The term “silent heart attack” refers to when a person has a heart attack but didn’t know. Surprisingly, a study published recently in Circulation, the Journal of the American Heart Association, found that 45% of heart attacks happen without people being fully aware.1 The problem is that silent heart attacks cause just as much damage and risk as any other heart attack.
A heart attack happens when some of the blood supply to the heart is blocked and the heart muscle is deprived of oxygen and nutrients. Heart attacks damage the muscle tissue. That muscle tissue may die and be replaced with less flexible scar tissue.

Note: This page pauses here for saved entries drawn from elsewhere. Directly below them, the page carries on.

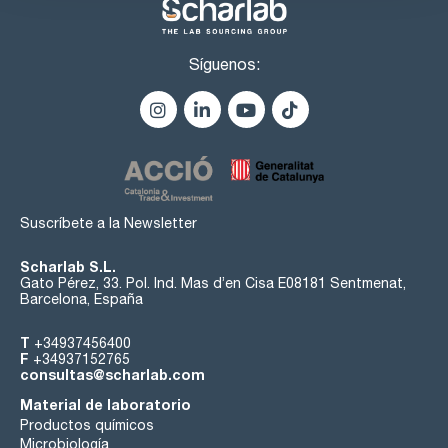
Síguenos:
Suscríbete a la Newsletter
Scharlab S.L.
Gato Pérez, 33. Pol. Ind. Mas d’en Cisa E08181 Sentmenat,
Barcelona, España
T
+34937456400
F
+34937152765
consultas@scharlab.com
Material de laboratorio
Productos químicos
Microbiología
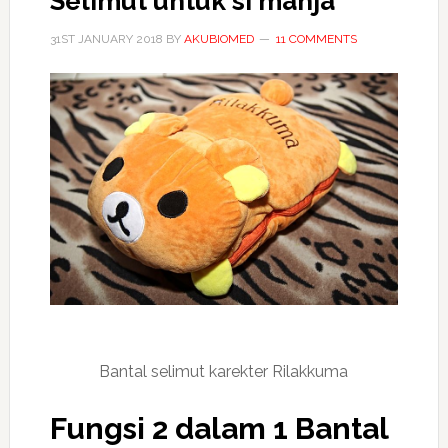
Selimut untuk si manja
31ST JANUARY 2018
BY
AKUBIOMED
11 COMMENTS
Bantal selimut karekter Rilakkuma
Fungsi 2 dalam 1 Bantal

Silent heart attacks do not cause the classic symptoms of chest or arm pain. Symptoms tend to be more general and easy to attribute to other causes. Many people with a silent heart attack think they just have a case of the flu or fatigue. Other symptoms may include shortness of breath and/or pain in the back or arms that feels like a sprained muscle.

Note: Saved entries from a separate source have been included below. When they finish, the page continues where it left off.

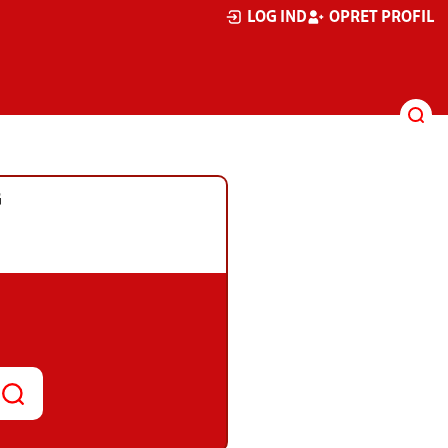
LOG IND
OPRET PROFIL
G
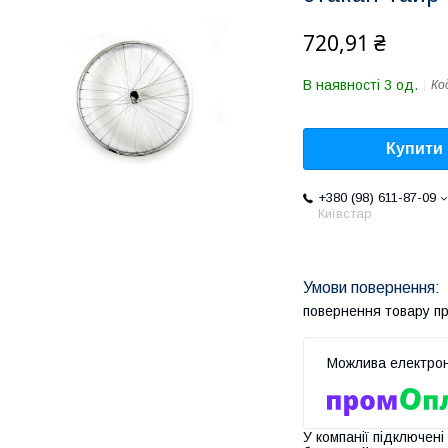
720,91 ₴
В наявності 3 од.
Ко
Купити
+380 (98) 611-87-09
Київстар
повернення товару п
У компанії підключені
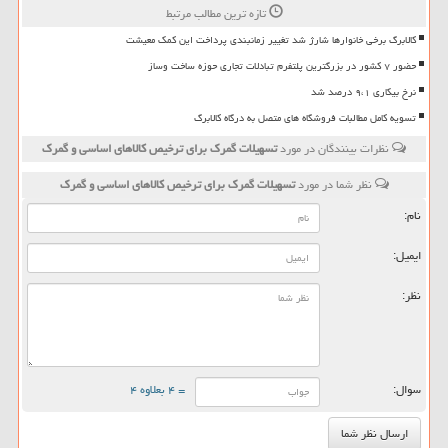
تازه ترین مطالب مرتبط
کالابرگ برخی خانوارها شارژ شد تغییر زمانبندی پرداخت این کمک معیشت
حضور ۷ کشور در بزرگترین پلتفرم تبادلات تجاری حوزه ساخت وساز
نرخ بیکاری ۹،۱ درصد شد
تسویه کامل مطالبات فروشگاه های متصل به درگاه کالابرگ
نظرات بینندگان در مورد
تسهیلات گمرك برای ترخیص كالاهای اساسی و گمرك
نظر شما در مورد
تسهیلات گمرك برای ترخیص كالاهای اساسی و گمرك
نام:
ایمیل:
نظر:
سوال:
= ۴ بعلاوه ۴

People who have had a heart attack prove three times more likely to die of heart disease and 34% more likely to die of any cause. However, these risks can be managed and reduced. 2
Doctors can detect silent heart attacks after the incident, during an emergency department visit, an EKG, or even a routine doctor visit. So, get routine wellness exams and speak up if you have experienced any of the symptoms of a silent heart attack. Your doctor may want to evaluate you for surgery to remove blockages, prescribe a blood thinner, or recommend other courses to protect your health and longevity.